6. En deuxième lieu, il résulte de l'instruction que, par courriers électroniques du 26 mars 2021 et du 7 avril 2021, le pouvoir adjudicateur a demandé des précisions à trois candidats sur des matériaux qu'ils entendaient utiliser. Contrairement à ce que soutient la société Union technique du bâtiment, ces demandes, qui ne révèlent pas une incomplétude des offres de ces candidats, n'ont pas été de nature à leur permettre une régularisation de leurs offres. Ainsi, aucune procédure de régularisation, telle que prévue par l'article R2152-2 du code de la commande publique, n'a été engagée par le pouvoir adjudicateur. Le pouvoir adjudicateur n'étant par ailleurs nullement tenu de mettre en œuvre une telle procédure, la société Union technique du bâtiment n'est pas fondée à invoquer une rupture d'égalité entre les candidats, au motif que cette procédure n'a pas été engagée à son égard. Enfin, elle ne peut davantage utilement reprocher au pouvoir adjudicateur, qui n'a pas rejeté son offre comme anormalement basse, de ne pas avoir exigé des précisions en application de l'article L2152-6 du même code, ni invoquer un formalisme excessif, qui n'est pas de nature à caractériser une rupture d'égalité. Par suite, le moyen tiré d'une telle rupture d'égalité doit être écarté.

7. En troisième lieu, il résulte de ce qui précède que les offres de la société Union technique du bâtiment étaient irrégulières. Dès lors, et indépendamment même du nombre d'irrégularités retenues par le pouvoir adjudicateur, elle n'est pas fondée à soutenir que la commission d'appel d'offres se serait prononcée au vu d'informations erronées ou incomplètes.
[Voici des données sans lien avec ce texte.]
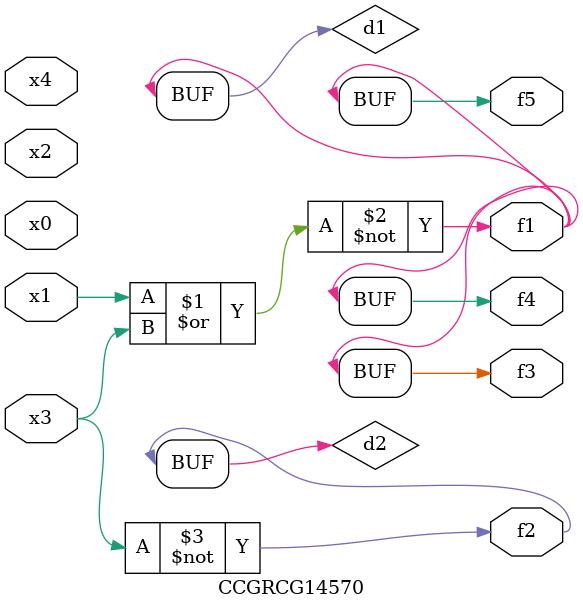
<source format=v>
module CCGRCG14570(
	input x0, x1, x2, x3, x4,
	output f1, f2, f3, f4, f5
);

	wire d1, d2;

	nor (d1, x1, x3);
	not (d2, x3);
	assign f1 = d1;
	assign f2 = d2;
	assign f3 = d1;
	assign f4 = d1;
	assign f5 = d1;
endmodule

</source>
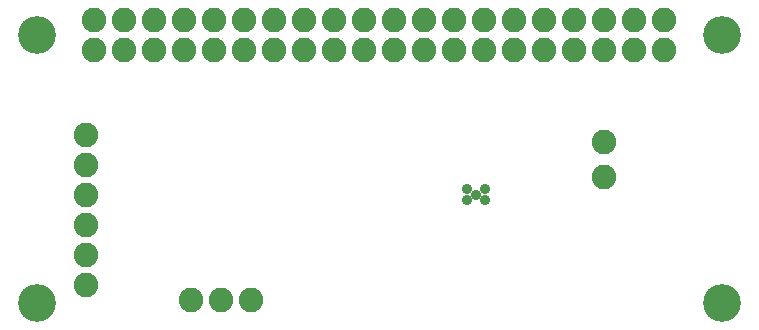
<source format=gbr>
G04 EAGLE Gerber RS-274X export*
G75*
%MOMM*%
%FSLAX34Y34*%
%LPD*%
%AMOC8*
5,1,8,0,0,1.08239X$1,22.5*%
G01*
%ADD10C,3.203200*%
%ADD11C,2.082800*%
%ADD12C,0.911200*%


D10*
X35000Y262000D03*
X615000Y262000D03*
X615000Y35000D03*
X35000Y35000D03*
D11*
X82900Y249600D03*
X108300Y249600D03*
X133700Y249600D03*
X159100Y249600D03*
X184500Y249600D03*
X209900Y249600D03*
X235300Y249600D03*
X260700Y249600D03*
X286100Y249600D03*
X311500Y249600D03*
X336900Y249600D03*
X362300Y249600D03*
X387700Y249600D03*
X387700Y275000D03*
X362300Y275000D03*
X336900Y275000D03*
X311500Y275000D03*
X286100Y275000D03*
X260700Y275000D03*
X235300Y275000D03*
X209900Y275000D03*
X184500Y275000D03*
X159100Y275000D03*
X133700Y275000D03*
X108300Y275000D03*
X82900Y275000D03*
X413100Y249600D03*
X413100Y275000D03*
X438500Y249600D03*
X438500Y275000D03*
X463900Y249600D03*
X463900Y275000D03*
X489300Y249600D03*
X489300Y275000D03*
X514700Y249600D03*
X514700Y275000D03*
X540100Y249600D03*
X540100Y275000D03*
X565500Y249600D03*
X565500Y275000D03*
X76200Y177800D03*
X76200Y152400D03*
X76200Y127000D03*
X76200Y101600D03*
X76200Y76200D03*
X76200Y50800D03*
X215900Y38100D03*
X190500Y38100D03*
X165100Y38100D03*
D12*
X406400Y127000D03*
X413900Y122000D03*
X413900Y132000D03*
X398900Y132000D03*
X398900Y122000D03*
D11*
X515000Y142222D03*
X515000Y171178D03*
M02*

</source>
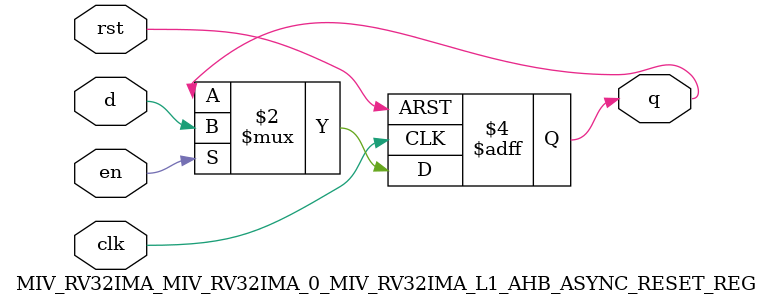
<source format=v>
`define RANDOMIZE
`timescale 1ns/10ps
module MIV_RV32IMA_MIV_RV32IMA_0_MIV_RV32IMA_L1_AHB_ASYNC_RESET_REG (
                      input      d,
                      output reg q,
                      input      en,

                      input      clk,
                      input      rst);
   
   always @(posedge clk or posedge rst) begin

      if (rst) begin
         q <= 1'b0;
      end else if (en) begin
         q <= d;
      end
   end
   

endmodule // MIV_RV32IMA_MIV_RV32IMA_0_MIV_RV32IMA_L1_AHB_ASYNC_RESET_REG

</source>
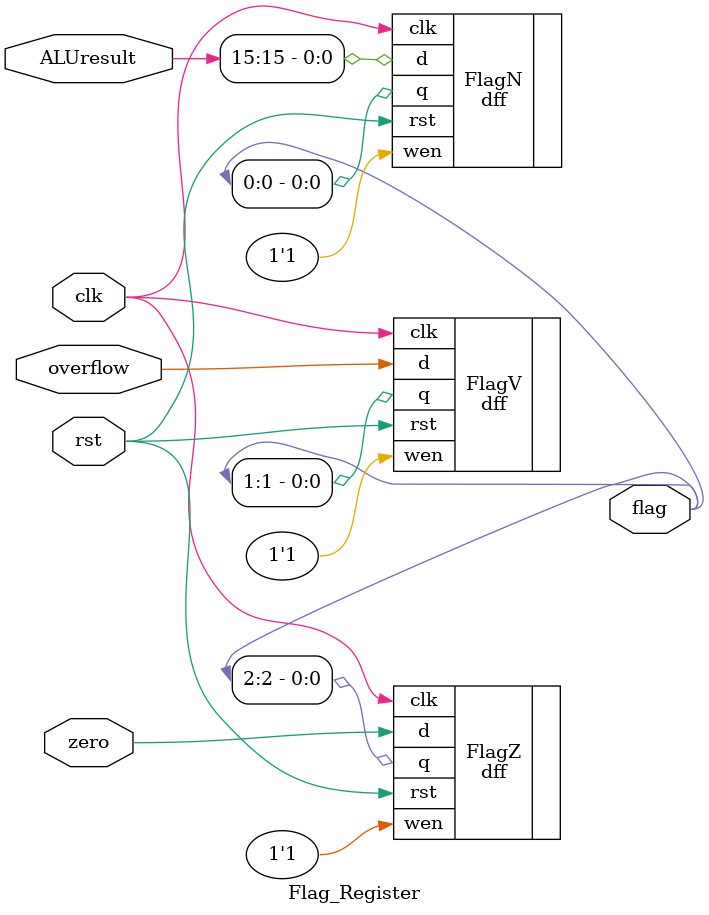
<source format=v>
module Flag_Register(input clk, input rst, input overflow, input zero, input [15:0] ALUresult, output [2:0] flag);

dff FlagZ(.q(flag[2]), .d(zero), .wen(1'b1), .clk(clk), .rst(rst));
dff FlagV(.q(flag[1]), .d(overflow), .wen(1'b1), .clk(clk), .rst(rst));
dff FlagN(.q(flag[0]), .d(ALUresult[15]), .wen(1'b1), .clk(clk), .rst(rst));

endmodule
</source>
8. Enfin, la société Union technique du bâtiment n'étant pas fondée à contester la validité des marchés passés par le département de l'Ain pour l'attribution des lots n° 6 et n° 28, ses demandes indemnitaires doivent, en conséquence, être également rejetées.

9. Il résulte de tout ce qui précède que la société Union technique du bâtiment n'est pas fondée à soutenir que c'est à tort que, par le jugement attaqué, le tribunal administratif de Lyon a rejeté sa demande.

Sur les frais liés au litige :

10. Les dispositions de l'article L761-1 du code de justice administrative font obstacle à ce que soit mise à la charge du département de l'Ain, qui n'est pas la partie perdante dans la présente instance, une somme au titre des frais exposés par la société Union technique du bâtiment. Il y a lieu, dans les circonstances de l'espèce, de mettre à la charge de cette dernière les sommes de 1 500 euros à verser, d'une part, au département de l'Ain et, d'autre part, à la société André Vaganay, en application de ces mêmes dispositions.